Salda Gölü rezervi için su seviyesi düşüşüne karşı yeraltı suları ve sürdürülebilir tarım adına stratejik değişimin gerekliliğini vurgulayan içerik.
Salda Gölü, turkuaz rengi sularda ve beyaz kumsallarıyla tanınan, Burdur yakınlarında yer alan özel bir ekosisteme sahiptir. Son yıllarda su seviyesinde önemli bir çekilme gözlemlenirken, bu durum bölgenin ekolojik dengesi ve yerleşimlerin sürdürülebilirliği üzerinde kaygıları artırıyor.
Yer altı sularının çekilmesiyle ilişkili baskılar, turizm ve tarım faaliyetlerinin yoğunluğundan kaynaklanan talep baskılarıyla birleşince, Salda Havzası’nda su dengesinin kritik bir noktaya geldiğini gösteriyor. Yeşilova Belediye Başkanı Okan Kurd, bölgede kuraklığın belirginleştiğini ve bu durumun su kaynaklarını olumsuz etkilediğini belirtiyor. “Kuraklık, yer altı ve üstü sularımızı kritik seviyelere taşıyordu. Özellikle küçükbaş hayvancılığın teşvik edilmesi, yerel su kullanımını daha dengeli hale getirebilir,” diye vurguluyor.
Az su çeken bitkilere yönelimin önemi konusunda çalışmalar olduğunu ifade eden Kurd, bölgede bitki örtüsünün çeşitliliğini korumakla birlikte tarımsal ürünlerin su verimliliğini artırmanın gerekliliğini dile getiriyor. “Çok su tüketen mısır, soya ve pancar gibi bitkiler, mevcut kuraklık koşullarında su tasarrufu açısından risk oluşturuyor. Az su çeken bitkilere geçişin sağlanması gereklidir,” diyor.
Gölün geleceği için acil tedbirler konusu, Salda Gölü havzasında barajlardan çok su tüketen bitkilere su verilmemesi politikasıyla ilişkilendiriliyor. Bu yaklaşım, üreticilerin yer altı sularına yönelmesini tetiklerken, havzada su seviyelerinin daha hızlı düşmesine yol açabiliyor. Kurd’a göre, yer altı sularının hızlı tüketilmesi durumunda gölün su hacmindeki azalma da hızlanıyor ve bu durum ekosistemdeki canlı çeşitliliğini ve bitki desenini tehdit ediyor.

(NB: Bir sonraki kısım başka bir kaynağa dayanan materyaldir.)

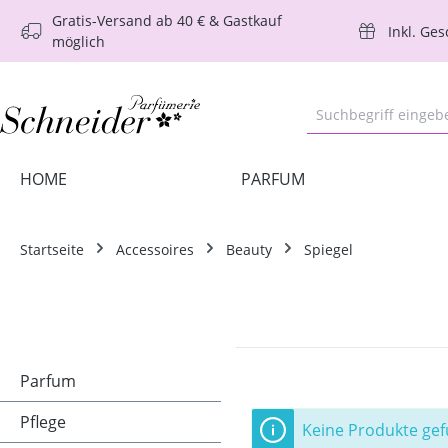
Gratis-Versand ab 40 € & Gastkauf
m Hauptinhalt springen
Zur Suche springen
Zur Hauptnavigation springen
Inkl. Ge
möglich
HOME
PARFUM
Startseite
Accessoires
Beauty
Spiegel
Parfum
Pflege
Keine Produkte ge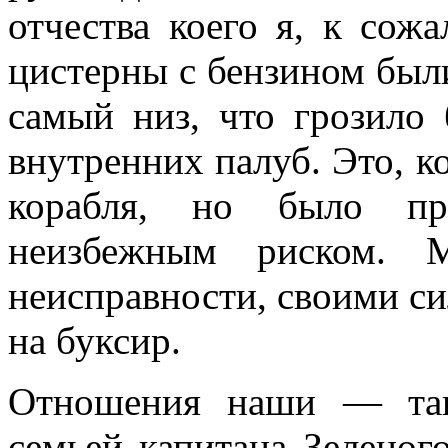
отчества коего я, к сож
цистерны с бензином был
самый низ, что грозило
внутренних палуб. Это, к
корабля, но было при
неизбежным риском. 
неисправности, своими си
на буксир.
Отношения наши — тан
семьей капитана Зеленог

Tarım ve Orman Bakanlığı’nın konuyla ilgili hızlı ve kararlı adımlar atması gerektiğini ifade eden başkan, Salda Gölü’nün mevcut durumunun riskli bir noktaya ulaştığını vurguluyor. “Bu yaz, gölün su seviyesinde 3–4 metre civarında hızlı bir çekilme yaşadık. Gölü korumak için havza ve alan yönetimini güçlendirmek, konuya daha geniş bir ilgi göstermek gerekiyor,” diyor. Bu görüşler, bölgenin su yönetimi ve ekosistem bütünlüğü açısından kritik kararların alınmasını gerektiriyor.